By Emma Kaden

“I fell in love with my country when I was a prisoner in someone else’s. I loved it for its decency, for its faith in the wisdom, justice, and goodness of its people. I loved it because it was not just a place but an idea, a cause worth fighting for. I was never the same again. I wasn’t my own man anymore; I was my country’s.”

—Sen. John McCain, 2008 Republican presidential nomination acceptance speech

On August 25, Sen. John McCain passed away at the age of 81 from brain cancer. McCain was a Navy veteran who served during the Vietnam War and spent five and a half years in captivity as a prisoner of war (POW). He earned several medals, including three Bronze Stars, two Purple Hearts, two Legion of Merit awards, a Silver Star and the Distinguished Flying Cross.

After the Vietnam War, McCain started his political career in the U.S. House of Representatives. In 1986, he was elected to the U.S. Senate, and in 2008 he ran as the Republican presidential candidate against Barack Obama. Many prominent leaders have expressed their deep admiration for McCain.

◆ STUDY MATERIAL ◆
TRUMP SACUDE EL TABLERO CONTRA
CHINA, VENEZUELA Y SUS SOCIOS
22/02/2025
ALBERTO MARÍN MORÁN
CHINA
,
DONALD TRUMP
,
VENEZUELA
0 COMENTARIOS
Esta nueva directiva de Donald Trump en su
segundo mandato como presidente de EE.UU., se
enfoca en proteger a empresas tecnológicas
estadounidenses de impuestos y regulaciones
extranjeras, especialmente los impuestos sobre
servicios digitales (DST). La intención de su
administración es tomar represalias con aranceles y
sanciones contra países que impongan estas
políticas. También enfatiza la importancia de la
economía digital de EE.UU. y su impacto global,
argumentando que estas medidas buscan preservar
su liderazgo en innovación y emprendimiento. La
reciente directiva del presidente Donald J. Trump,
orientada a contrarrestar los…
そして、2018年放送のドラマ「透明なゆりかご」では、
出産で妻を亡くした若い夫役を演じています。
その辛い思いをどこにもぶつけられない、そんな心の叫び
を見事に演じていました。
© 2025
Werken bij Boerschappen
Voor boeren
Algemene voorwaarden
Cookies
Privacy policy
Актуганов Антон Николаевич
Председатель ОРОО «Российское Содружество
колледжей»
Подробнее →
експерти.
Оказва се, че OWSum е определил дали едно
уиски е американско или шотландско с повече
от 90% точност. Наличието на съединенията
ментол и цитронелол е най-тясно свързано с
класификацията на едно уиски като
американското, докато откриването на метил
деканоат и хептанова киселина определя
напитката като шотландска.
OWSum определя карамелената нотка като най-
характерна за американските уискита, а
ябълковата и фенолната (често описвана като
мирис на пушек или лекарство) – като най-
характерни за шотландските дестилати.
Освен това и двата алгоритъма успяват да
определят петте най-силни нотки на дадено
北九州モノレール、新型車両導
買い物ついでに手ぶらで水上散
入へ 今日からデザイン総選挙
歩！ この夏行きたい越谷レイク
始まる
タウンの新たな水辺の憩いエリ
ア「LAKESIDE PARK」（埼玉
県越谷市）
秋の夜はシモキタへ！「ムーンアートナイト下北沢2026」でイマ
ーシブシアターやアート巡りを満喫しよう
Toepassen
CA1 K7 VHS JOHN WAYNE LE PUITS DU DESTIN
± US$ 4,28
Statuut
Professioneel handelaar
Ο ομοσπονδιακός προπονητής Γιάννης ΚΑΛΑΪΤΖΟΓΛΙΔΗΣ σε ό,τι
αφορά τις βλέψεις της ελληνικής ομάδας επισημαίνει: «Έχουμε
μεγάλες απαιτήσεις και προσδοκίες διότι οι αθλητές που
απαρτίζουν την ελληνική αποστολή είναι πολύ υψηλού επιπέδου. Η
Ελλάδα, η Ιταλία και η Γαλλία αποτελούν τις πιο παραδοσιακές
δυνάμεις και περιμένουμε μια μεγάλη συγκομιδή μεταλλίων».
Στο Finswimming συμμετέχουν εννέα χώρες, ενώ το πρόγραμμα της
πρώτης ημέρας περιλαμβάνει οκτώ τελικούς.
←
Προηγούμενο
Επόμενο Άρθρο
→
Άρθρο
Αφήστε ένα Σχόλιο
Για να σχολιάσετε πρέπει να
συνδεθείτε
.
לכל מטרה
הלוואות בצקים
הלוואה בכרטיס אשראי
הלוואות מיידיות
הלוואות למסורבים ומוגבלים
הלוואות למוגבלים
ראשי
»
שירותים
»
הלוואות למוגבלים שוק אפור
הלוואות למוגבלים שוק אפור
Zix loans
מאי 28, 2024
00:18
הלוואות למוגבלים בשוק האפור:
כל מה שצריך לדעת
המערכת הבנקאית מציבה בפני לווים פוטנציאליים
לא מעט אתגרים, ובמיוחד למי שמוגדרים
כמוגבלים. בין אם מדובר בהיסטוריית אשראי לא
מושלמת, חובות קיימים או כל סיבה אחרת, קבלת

◆ WHAT YOU WILL DO ◆
A. Translate this sentence from the article about John McCain into Spanish: "After the Vietnam War, McCain started his political career in the U.S. House of Representatives."
B. Please write a continuation of the article about John McCain, picking up after its final sentence.

◆ RESPONSES TO THE TASKS ◆
A. Después de la guerra de Vietnam, McCain inició su carrera política en la Cámara de Representantes de los Estados Unidos.

B.
Among those who have honored his achievements in the days since his death, are former Presidents George W. Bush and Barack Obama. According to Bush:

“Some lives are so vivid, it is difficult to imagine them ended. Some voices are so vibrant, it is hard to think of them stilled. John McCain was a man of deep conviction and a patriot of the highest order. He was a public servant in the finest traditions of our country. And to me, he was a friend whom I’ll deeply miss.”

Former President Barack Obama:

“Few of us have been tested the way John once was, or required to show the kind of courage that he did. But all of us can aspire to the courage to put the greater good above our own. At John’s best, he showed us what that means. And for that, we are all in his debt.”

It’s especially significant that many of the leaders who gave tribute to McCain were once his political adversaries. In 2000, Bush and McCain engaged in a bitter primary battle for the Republican nomination, and in 2008, Obama triumphed over McCain in the presidential election. However, both former presidents immediately offered their condolences and spoke of McCain with kindness and respect.

McCain’s political views may not have been shared with all of his fellow Americans, but that made no impact on the honor and respect shown after McCain’s passing and in the days leading up to his death. McCain was a Maverick and urged Americans to compromise and find common ground—although McCain has passed on, his spirit will never be forgotten.